John DiFucci, an analyst at Guggenheim, offered a similar view. He pointed out that there is often a time lag between when Oracle incurs costs to build out its cloud infrastructure and when it begins to recognize the full revenue from renting those servers to clients.
"We wouldn't be surprised to see lower gross margin contribution at the beginning of an AI training deal before the revenue starts, but we believe it's reasonable to expect any deal to be at least 25% gross margin over its life – or Oracle wouldn't sign it," DiFucci explained.
Both Reback and DiFucci maintained their "buy" ratings on Oracle stock. The company is expected to provide more details on its strategy and financial outlook at its upcoming "AI World" conference and analyst day in Las Vegas.
Broader Impact on AI-Related Stocks
The concerns surrounding Oracle's profitability had a ripple effect across the market, particularly on other companies connected to the AI infrastructure boom.

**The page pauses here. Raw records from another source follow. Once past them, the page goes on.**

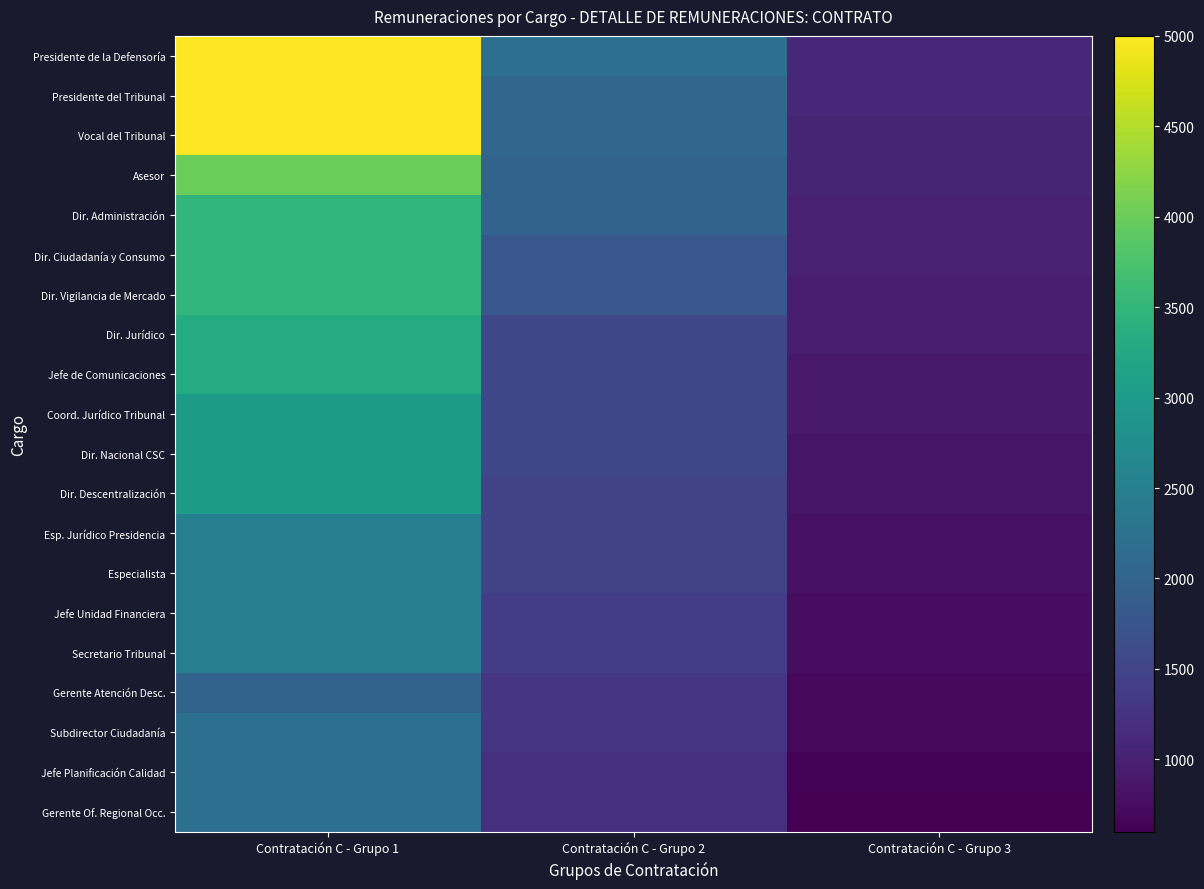

Reading left to right, transcribe all the data shown in this chart.

Presidente de la Defensoría: Contratación C - Grupo 1=5000	Contratación C - Grupo 2=2200	Contratación C - Grupo 3=1100
Presidente del Tribunal: Contratación C - Grupo 1=5000	Contratación C - Grupo 2=2050	Contratación C - Grupo 3=1100
Vocal del Tribunal: Contratación C - Grupo 1=5000	Contratación C - Grupo 2=2050	Contratación C - Grupo 3=1050
Asesor: Contratación C - Grupo 1=4000	Contratación C - Grupo 2=2000	Contratación C - Grupo 3=1050
Dir. Administración: Contratación C - Grupo 1=3500	Contratación C - Grupo 2=2000	Contratación C - Grupo 3=1000
Dir. Ciudadanía y Consumo: Contratación C - Grupo 1=3500	Contratación C - Grupo 2=1800	Contratación C - Grupo 3=1000
Dir. Vigilancia de Mercado: Contratación C - Grupo 1=3500	Contratación C - Grupo 2=1800	Contratación C - Grupo 3=950
Dir. Jurídico: Contratación C - Grupo 1=3300	Contratación C - Grupo 2=1550	Contratación C - Grupo 3=950
Jefe de Comunicaciones: Contratación C - Grupo 1=3300	Contratación C - Grupo 2=1550	Contratación C - Grupo 3=900
Coord. Jurídico Tribunal: Contratación C - Grupo 1=3000	Contratación C - Grupo 2=1550	Contratación C - Grupo 3=900
Dir. Nacional CSC: Contratación C - Grupo 1=3000	Contratación C - Grupo 2=1539	Contratación C - Grupo 3=850
Dir. Descentralización: Contratación C - Grupo 1=3000	Contratación C - Grupo 2=1500	Contratación C - Grupo 3=850
Esp. Jurídico Presidencia: Contratación C - Grupo 1=2500	Contratación C - Grupo 2=1500	Contratación C - Grupo 3=800
Especialista: Contratación C - Grupo 1=2500	Contratación C - Grupo 2=1500	Contratación C - Grupo 3=800
Jefe Unidad Financiera: Contratación C - Grupo 1=2500	Contratación C - Grupo 2=1400	Contratación C - Grupo 3=750
Secretario Tribunal: Contratación C - Grupo 1=2500	Contratación C - Grupo 2=1400	Contratación C - Grupo 3=750
Gerente Atención Desc.: Contratación C - Grupo 1=2000	Contratación C - Grupo 2=1300	Contratación C - Grupo 3=700
Subdirector Ciudadanía: Contratación C - Grupo 1=2200	Contratación C - Grupo 2=1300	Contratación C - Grupo 3=700
Jefe Planificación Calidad: Contratación C - Grupo 1=2200	Contratación C - Grupo 2=1200	Contratación C - Grupo 3=650
Gerente Of. Regional Occ.: Contratación C - Grupo 1=2200	Contratación C - Grupo 2=1200	Contratación C - Grupo 3=600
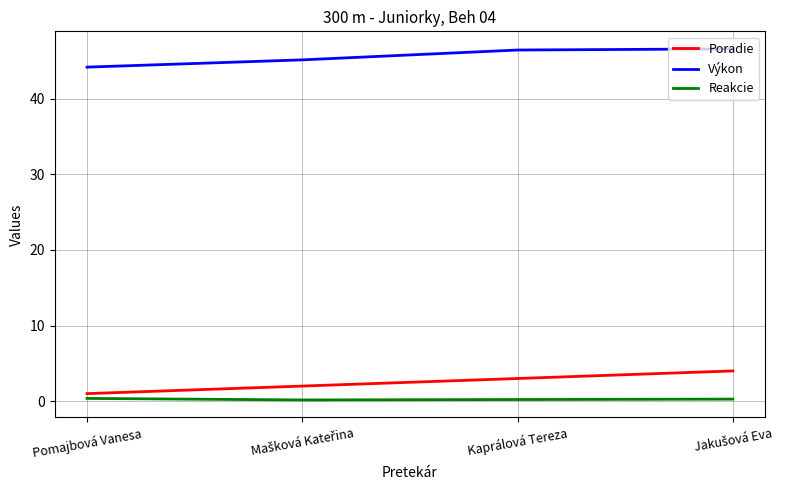

True or false: Výkon and Reakcie intersect in this chart.

False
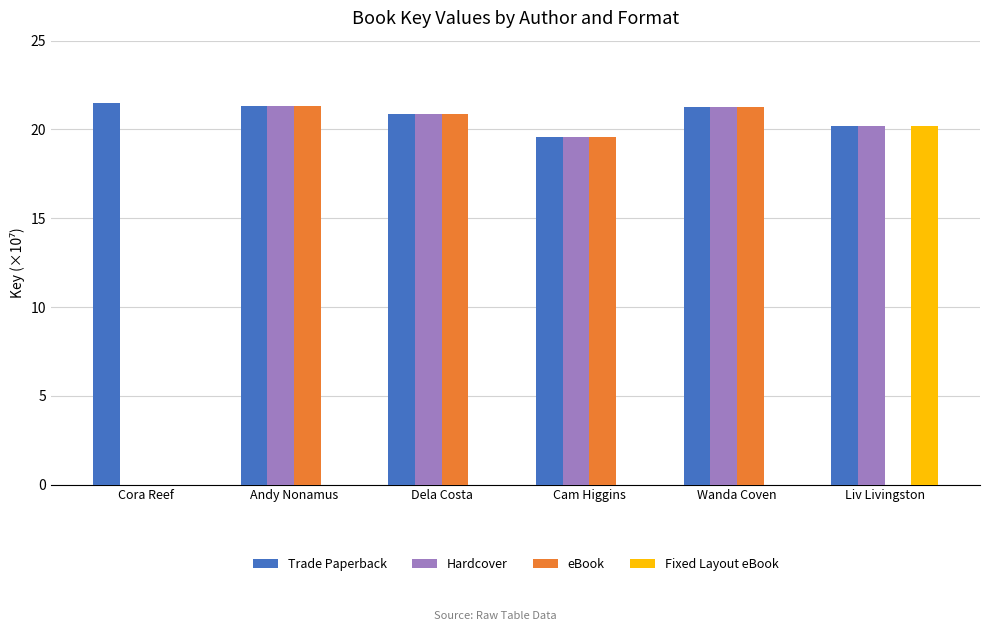

What is the approximate value of Trade Paperback at Cora Reef?

21.5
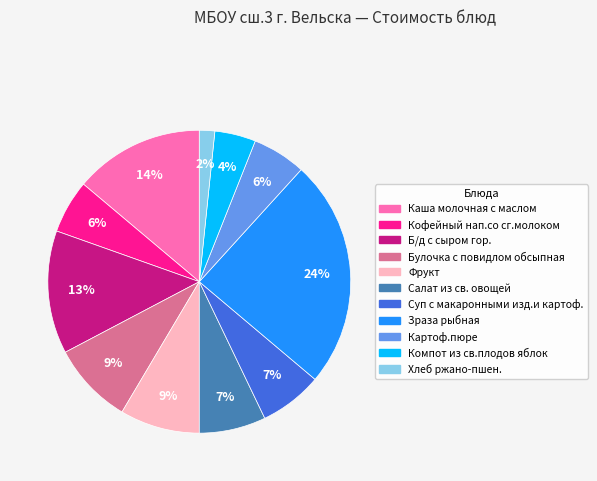

Which category has the biggest portion of the pie?

Зраза рыбная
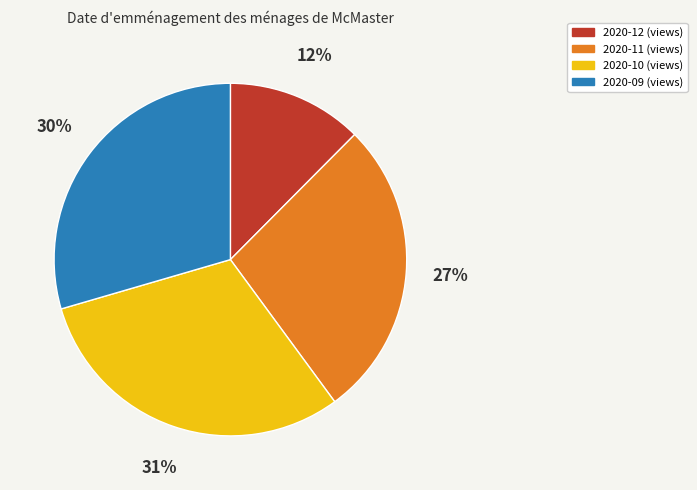

Is the sum of 2020-10 (views) and 2020-09 (views) greater than half?

Yes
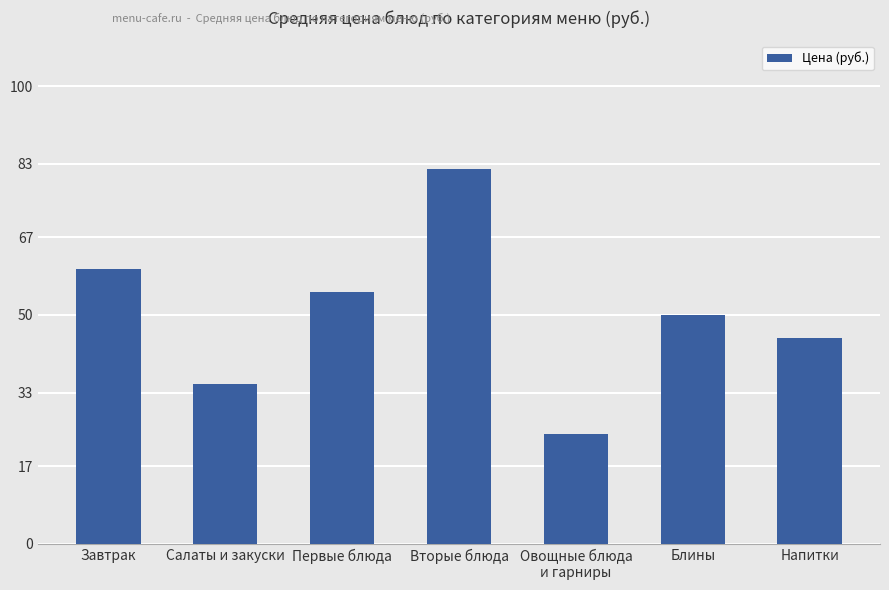

What is the difference between the values at Блины and Салаты и закуски?

15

- Nvidia (NVDA): The chipmaker's stock saw its daily gains trimmed following the report, finishing with only a fractional increase.
- Neocloud Providers: Specialized AI-focused cloud companies such as CoreWeave (CRWV) and Nebius Group (NBIS) also saw their stock prices decline.
The market's reaction indicates that investors are now looking more closely at the underlying economics of the AI gold rush. While revenue growth has been explosive, the focus is beginning to shift towards sustainable profitability and the high costs associated with licensing essential technology like Nvidia's advanced GPUs.